I took a long shower in the yacht club and then sat out under an awning, waiting for Bart to pick me up, watching yuppies destroy their umbrellas in the wind. I was wasted. But I was alert. If some Satan-worshipping heavy-metal dustheads decided to hurt you, or kill you, how would they go about it? The old multiple shotgun blasts probably wouldn't suffice. They'd want to cart me off somewhere,
make a ritual of it. For the nth time in my career I considered owning a gun. But guns were tricky and hard to aim. I should think in terms of chemical warfare-something really obnoxious I could use to slow down whoever came after me.
I had an idea already: 1,4-diamino butane; a.k.a., putrescine-the distinctive chemical scent given off by decaying corpses. I could whip up a batch and carry some on me. That would give anyone second thoughts.

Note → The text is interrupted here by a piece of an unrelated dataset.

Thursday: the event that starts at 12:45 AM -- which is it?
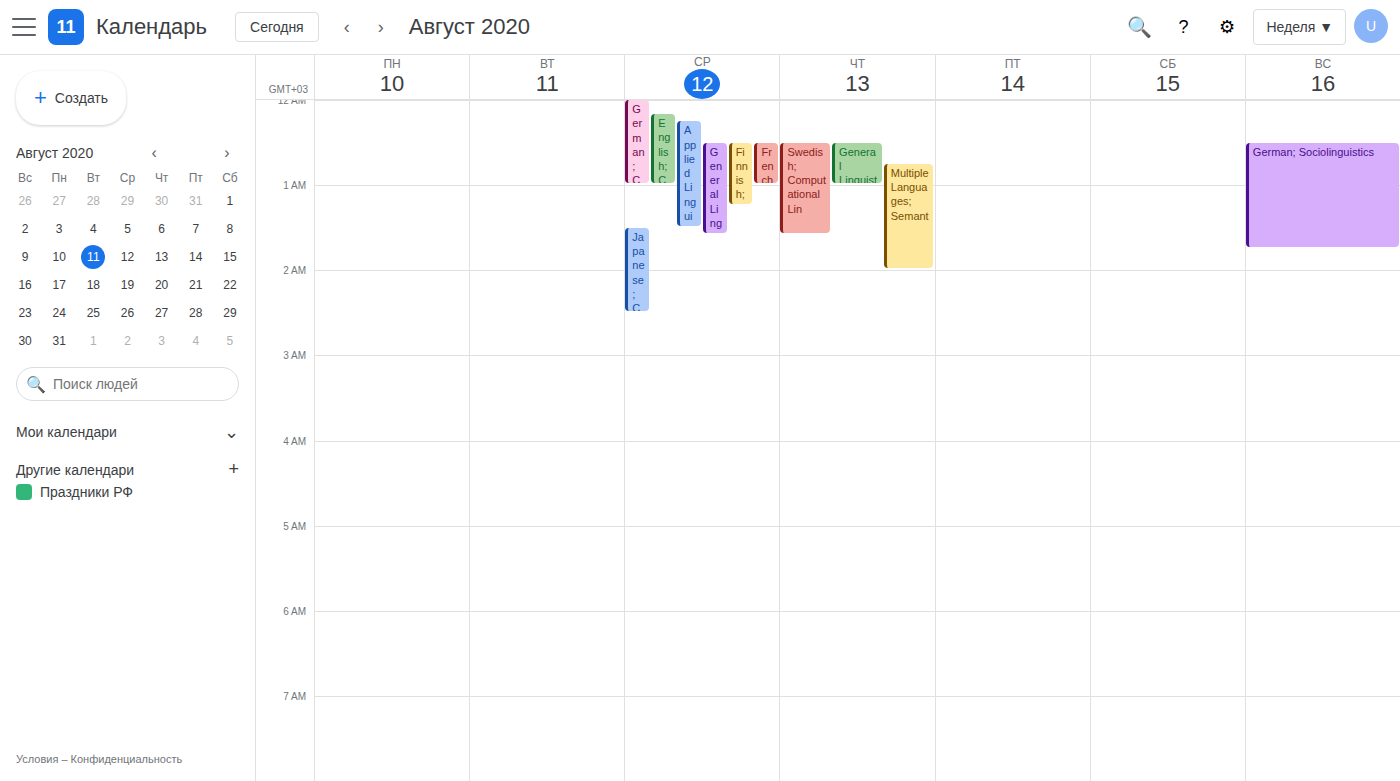
"Multiple Languages; Semant"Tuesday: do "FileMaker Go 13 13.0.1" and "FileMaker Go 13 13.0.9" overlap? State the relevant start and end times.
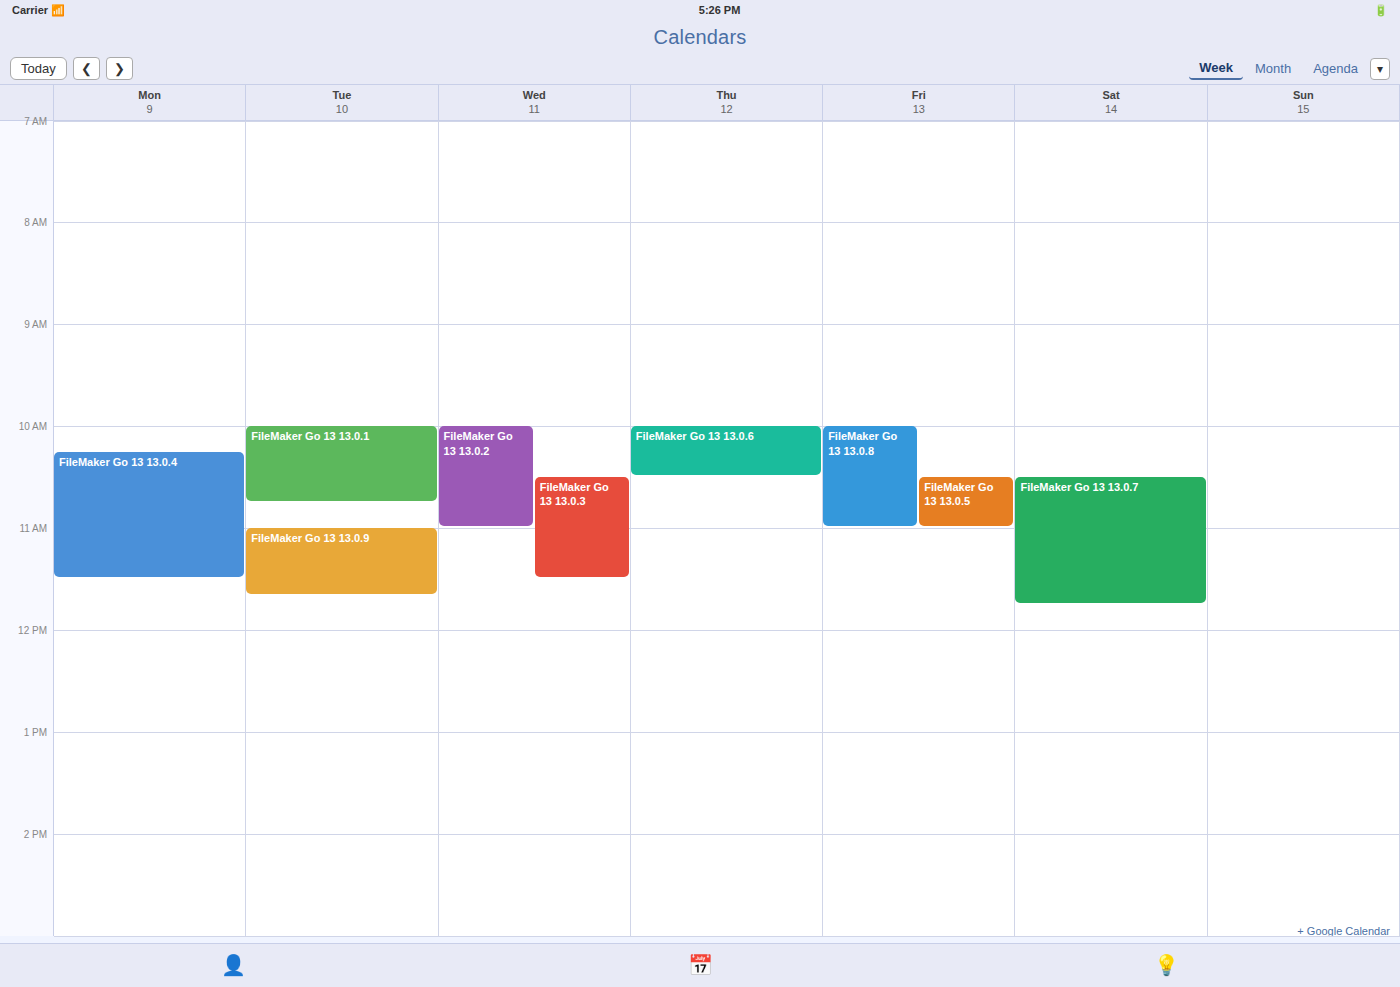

When Bart pulled in, he cranked up a Poyzen Boyzen tape and I half-breathed all the way home-half a breath of air, half a breath of nitrous. Phoned Debbie and Tanya to make sure they were all right. Tanya's boyfriend was holed up there, answering the phone, and armed. He was into some kind of martial art that involved samurai swords, so I felt better. I took another shower and then started drinking. Bart and I sat in the living room watching the Stooges on Deep Cable until about two in the morning, and I think Amy came over, though I never heard a single moan, shriek or wail. Roscommon drove through sometime during the night and sideswiped Bart's van, streaking it with white paint.